Bootstrap for alerting
This post is about some stuff I tweeted a few days ago. This is also a follow-up to my Bootstrapping Time Series post.
I would like to see time series bootstrapping used to implement some really awesome alerting features.https://t.co/5eqTLcSIjM
— preetam (@PreetamJinka) May 4, 2017
E.g. "alert me when the 95th percentile latency of this query is higher than expected with 99% confidence"
— preetam (@PreetamJinka) May 4, 2017
General form would be
— preetam (@PreetamJinka) May 4, 2017
Alert when F(metric) is {lower,higher} than expected with C% confidence.
F: sum, count, min, max, avg, etc.
C just determines which bucket you look at. pic.twitter.com/YtTzG619vu
— preetam (@PreetamJinka) May 4, 2017
I think this sort of approach is much more valuable for alerts than generic anomaly detection, which can get really complicated and hard to interpret. It’s really easy to implement too!
Bootstrap Go package
I created a tiny Go package called bootstrap as the foundation for this kind of system. You can take a look at its godoc too.
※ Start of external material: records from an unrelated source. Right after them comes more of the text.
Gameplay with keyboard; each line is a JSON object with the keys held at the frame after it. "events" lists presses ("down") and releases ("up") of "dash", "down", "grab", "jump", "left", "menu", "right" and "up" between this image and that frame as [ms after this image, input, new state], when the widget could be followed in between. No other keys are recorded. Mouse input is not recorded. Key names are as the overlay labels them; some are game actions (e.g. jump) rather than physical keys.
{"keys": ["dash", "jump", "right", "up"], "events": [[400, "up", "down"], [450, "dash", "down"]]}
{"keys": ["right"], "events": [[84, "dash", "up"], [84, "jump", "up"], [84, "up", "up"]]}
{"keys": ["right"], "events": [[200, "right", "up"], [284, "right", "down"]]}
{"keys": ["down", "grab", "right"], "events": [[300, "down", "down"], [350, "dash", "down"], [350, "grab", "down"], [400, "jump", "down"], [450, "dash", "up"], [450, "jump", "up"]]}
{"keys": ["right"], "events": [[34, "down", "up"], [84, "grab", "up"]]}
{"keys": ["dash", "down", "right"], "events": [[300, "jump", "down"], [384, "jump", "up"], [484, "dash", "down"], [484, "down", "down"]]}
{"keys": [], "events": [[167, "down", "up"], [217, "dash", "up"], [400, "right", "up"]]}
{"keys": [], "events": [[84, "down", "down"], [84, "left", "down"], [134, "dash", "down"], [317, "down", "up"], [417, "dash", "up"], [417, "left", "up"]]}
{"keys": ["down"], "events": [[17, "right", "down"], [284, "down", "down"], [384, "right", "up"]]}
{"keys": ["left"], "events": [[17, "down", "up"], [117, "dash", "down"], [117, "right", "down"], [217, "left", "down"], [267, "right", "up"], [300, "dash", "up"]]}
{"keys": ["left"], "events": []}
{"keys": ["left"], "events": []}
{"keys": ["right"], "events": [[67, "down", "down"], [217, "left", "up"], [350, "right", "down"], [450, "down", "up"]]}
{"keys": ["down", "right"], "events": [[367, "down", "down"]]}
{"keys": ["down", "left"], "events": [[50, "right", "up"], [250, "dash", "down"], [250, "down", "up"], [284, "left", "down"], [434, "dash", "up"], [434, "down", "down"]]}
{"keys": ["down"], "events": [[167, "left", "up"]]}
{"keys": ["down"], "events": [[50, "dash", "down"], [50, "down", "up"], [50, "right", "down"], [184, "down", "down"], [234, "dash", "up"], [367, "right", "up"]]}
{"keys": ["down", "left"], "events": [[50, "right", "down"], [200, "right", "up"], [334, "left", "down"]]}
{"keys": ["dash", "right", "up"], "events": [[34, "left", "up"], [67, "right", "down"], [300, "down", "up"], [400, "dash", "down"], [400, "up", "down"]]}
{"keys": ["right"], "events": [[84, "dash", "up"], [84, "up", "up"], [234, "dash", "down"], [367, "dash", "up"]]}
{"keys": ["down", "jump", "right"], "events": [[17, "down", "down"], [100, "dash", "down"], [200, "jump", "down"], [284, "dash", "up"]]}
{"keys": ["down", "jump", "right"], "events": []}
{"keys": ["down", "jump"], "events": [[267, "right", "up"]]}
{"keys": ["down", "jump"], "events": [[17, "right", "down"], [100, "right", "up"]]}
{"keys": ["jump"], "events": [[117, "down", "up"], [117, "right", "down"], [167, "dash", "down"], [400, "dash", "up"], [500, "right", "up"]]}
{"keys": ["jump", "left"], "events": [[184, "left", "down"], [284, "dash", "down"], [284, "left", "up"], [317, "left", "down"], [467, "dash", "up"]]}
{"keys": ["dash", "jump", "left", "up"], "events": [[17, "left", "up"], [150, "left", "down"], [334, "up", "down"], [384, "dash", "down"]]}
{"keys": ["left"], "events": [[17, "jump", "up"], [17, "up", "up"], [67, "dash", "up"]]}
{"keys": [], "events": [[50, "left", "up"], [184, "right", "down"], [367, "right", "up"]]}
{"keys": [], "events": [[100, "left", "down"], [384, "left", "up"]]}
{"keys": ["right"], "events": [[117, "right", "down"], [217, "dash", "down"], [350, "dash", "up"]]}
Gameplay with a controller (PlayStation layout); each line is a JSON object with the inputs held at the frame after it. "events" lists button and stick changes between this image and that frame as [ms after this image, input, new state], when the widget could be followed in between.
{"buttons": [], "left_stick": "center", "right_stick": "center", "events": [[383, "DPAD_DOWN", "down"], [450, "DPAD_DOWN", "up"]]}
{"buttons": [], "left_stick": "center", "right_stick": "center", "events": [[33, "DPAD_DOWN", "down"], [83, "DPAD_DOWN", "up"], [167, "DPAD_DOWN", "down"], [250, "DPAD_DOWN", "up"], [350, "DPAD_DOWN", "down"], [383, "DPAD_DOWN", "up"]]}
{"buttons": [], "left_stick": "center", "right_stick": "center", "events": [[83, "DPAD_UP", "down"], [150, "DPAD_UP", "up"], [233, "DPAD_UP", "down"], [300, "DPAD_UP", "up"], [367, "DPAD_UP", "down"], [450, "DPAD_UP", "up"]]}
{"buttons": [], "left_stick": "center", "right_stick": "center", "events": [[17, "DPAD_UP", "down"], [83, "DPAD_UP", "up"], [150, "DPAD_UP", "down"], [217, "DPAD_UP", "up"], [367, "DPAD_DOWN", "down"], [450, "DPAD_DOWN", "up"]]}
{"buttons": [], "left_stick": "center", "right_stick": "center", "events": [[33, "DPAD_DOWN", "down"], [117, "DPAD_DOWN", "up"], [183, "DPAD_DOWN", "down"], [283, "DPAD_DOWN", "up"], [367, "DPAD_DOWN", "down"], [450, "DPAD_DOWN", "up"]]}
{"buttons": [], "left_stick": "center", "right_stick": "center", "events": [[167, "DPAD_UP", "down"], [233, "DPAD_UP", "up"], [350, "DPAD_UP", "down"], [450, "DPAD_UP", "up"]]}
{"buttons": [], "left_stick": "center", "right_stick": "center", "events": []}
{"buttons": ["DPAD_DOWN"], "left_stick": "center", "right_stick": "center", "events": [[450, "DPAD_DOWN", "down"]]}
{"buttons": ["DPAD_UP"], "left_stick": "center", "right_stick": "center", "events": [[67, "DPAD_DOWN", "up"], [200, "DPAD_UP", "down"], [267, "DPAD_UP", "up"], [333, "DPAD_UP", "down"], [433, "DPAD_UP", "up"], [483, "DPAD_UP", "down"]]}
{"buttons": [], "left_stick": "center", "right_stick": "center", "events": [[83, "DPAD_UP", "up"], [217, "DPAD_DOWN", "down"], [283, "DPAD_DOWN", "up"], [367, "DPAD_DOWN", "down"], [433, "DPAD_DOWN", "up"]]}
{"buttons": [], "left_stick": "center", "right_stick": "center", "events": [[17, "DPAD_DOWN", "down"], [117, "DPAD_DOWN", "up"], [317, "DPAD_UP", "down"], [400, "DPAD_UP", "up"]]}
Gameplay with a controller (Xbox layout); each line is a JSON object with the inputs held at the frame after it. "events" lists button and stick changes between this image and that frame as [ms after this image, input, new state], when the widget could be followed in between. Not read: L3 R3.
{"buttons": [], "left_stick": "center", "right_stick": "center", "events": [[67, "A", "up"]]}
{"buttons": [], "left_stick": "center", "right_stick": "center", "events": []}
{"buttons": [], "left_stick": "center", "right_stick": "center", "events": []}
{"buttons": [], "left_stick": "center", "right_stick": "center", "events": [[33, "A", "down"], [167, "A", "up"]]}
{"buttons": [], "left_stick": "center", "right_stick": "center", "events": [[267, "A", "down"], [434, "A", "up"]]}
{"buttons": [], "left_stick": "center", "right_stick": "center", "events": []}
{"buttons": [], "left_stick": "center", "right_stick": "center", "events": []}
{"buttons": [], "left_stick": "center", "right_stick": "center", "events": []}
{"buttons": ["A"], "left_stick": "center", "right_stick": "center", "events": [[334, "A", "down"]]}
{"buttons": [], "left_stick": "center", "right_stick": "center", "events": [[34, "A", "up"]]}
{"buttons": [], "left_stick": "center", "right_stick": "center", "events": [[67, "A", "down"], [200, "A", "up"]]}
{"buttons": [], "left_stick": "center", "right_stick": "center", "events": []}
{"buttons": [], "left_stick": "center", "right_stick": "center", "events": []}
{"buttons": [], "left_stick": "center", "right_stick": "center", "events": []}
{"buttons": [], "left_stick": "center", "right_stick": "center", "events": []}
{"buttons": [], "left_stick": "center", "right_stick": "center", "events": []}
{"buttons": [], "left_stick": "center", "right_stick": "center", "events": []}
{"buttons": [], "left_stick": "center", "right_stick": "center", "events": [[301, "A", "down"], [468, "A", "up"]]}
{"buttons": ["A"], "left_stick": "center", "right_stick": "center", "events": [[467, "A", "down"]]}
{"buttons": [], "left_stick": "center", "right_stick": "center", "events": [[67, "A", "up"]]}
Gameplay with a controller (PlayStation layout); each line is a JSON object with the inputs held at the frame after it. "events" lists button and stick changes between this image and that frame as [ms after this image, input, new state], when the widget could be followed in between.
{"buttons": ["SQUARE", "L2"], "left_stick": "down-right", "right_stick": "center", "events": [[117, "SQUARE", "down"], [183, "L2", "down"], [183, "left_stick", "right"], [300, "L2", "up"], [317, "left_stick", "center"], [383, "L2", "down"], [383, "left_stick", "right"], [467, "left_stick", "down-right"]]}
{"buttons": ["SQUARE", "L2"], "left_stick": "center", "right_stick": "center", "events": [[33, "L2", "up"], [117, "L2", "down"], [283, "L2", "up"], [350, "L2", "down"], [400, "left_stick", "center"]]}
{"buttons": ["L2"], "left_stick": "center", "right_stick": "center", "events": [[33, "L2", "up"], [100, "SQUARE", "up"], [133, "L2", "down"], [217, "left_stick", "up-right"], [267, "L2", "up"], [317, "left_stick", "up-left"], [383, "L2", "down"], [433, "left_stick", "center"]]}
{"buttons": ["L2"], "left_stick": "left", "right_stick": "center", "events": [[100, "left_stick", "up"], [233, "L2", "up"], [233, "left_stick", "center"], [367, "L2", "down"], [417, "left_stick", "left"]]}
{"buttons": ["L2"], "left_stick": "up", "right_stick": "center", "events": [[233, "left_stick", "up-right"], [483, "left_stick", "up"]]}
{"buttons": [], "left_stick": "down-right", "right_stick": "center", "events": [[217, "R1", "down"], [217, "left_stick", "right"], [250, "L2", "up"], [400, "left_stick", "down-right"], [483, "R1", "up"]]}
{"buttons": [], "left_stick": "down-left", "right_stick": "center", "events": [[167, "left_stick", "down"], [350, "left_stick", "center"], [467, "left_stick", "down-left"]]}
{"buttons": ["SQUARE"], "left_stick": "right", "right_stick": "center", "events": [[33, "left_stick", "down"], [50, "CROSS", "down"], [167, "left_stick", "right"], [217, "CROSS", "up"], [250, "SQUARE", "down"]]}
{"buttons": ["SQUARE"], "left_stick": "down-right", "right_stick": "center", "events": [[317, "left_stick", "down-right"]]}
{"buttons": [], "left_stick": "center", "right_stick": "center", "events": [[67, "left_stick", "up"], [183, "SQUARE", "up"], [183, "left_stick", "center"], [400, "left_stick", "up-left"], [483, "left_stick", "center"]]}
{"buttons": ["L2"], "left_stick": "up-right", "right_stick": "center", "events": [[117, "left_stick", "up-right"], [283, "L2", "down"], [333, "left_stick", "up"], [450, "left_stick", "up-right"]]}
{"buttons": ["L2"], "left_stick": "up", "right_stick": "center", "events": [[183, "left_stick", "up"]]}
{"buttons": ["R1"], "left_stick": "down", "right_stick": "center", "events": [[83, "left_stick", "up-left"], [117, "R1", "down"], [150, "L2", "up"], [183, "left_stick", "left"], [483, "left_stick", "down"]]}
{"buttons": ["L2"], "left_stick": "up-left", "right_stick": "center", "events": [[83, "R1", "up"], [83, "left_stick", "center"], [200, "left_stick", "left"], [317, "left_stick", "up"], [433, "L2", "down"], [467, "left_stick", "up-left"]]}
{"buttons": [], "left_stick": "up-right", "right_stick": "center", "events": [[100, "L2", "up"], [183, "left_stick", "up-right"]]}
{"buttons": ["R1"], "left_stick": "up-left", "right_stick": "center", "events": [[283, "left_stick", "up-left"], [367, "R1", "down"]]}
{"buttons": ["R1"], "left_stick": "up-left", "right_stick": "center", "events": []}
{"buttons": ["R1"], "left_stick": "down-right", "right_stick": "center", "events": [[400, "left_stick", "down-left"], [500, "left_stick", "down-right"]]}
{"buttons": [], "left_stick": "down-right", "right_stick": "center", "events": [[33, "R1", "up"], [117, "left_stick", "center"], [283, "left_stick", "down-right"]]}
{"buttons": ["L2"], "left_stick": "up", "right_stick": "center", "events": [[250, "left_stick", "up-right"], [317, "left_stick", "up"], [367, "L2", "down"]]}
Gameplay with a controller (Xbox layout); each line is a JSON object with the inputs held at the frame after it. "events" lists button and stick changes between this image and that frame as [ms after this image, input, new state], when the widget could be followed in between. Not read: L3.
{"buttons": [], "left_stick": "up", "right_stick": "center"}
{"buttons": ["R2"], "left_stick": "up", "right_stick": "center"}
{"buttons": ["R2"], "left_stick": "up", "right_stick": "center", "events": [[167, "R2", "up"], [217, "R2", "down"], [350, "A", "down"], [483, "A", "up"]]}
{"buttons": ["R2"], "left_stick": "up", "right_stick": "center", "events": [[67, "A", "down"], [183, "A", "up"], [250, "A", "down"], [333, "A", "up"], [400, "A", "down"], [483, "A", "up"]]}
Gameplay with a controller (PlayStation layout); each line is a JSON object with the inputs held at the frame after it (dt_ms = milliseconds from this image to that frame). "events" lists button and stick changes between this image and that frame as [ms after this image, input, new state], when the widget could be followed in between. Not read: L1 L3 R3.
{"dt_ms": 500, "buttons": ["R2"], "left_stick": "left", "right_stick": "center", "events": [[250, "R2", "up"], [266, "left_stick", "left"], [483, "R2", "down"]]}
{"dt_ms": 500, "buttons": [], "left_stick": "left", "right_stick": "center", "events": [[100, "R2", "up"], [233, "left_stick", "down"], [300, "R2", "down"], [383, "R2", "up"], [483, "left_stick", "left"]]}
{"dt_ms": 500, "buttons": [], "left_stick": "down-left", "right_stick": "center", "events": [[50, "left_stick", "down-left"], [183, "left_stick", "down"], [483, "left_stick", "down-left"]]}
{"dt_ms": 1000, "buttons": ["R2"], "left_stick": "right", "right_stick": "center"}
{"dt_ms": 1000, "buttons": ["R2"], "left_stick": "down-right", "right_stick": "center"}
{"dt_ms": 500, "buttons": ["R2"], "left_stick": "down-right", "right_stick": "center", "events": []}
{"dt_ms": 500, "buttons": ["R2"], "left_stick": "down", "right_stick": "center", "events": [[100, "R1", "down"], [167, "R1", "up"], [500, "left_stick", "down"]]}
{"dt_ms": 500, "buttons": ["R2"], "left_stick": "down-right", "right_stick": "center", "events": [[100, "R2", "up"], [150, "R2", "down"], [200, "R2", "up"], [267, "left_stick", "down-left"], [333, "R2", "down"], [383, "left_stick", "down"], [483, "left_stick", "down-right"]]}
The package provides a Resampler type that samples with replacement from a slice of floats,
aggregates them with whatever aggregation function you choose, and saves the result. You can then
use a Quantile function to pick from the distribution of results.
Usage
Here’s an example using the same test data set as my other post.

package main
import (
"fmt"
"github.com/Preetam/bootstrap"
)
func main() {
// Create a Resampler
resampler := bootstrap.NewResampler(bootstrap.SumAggregator{})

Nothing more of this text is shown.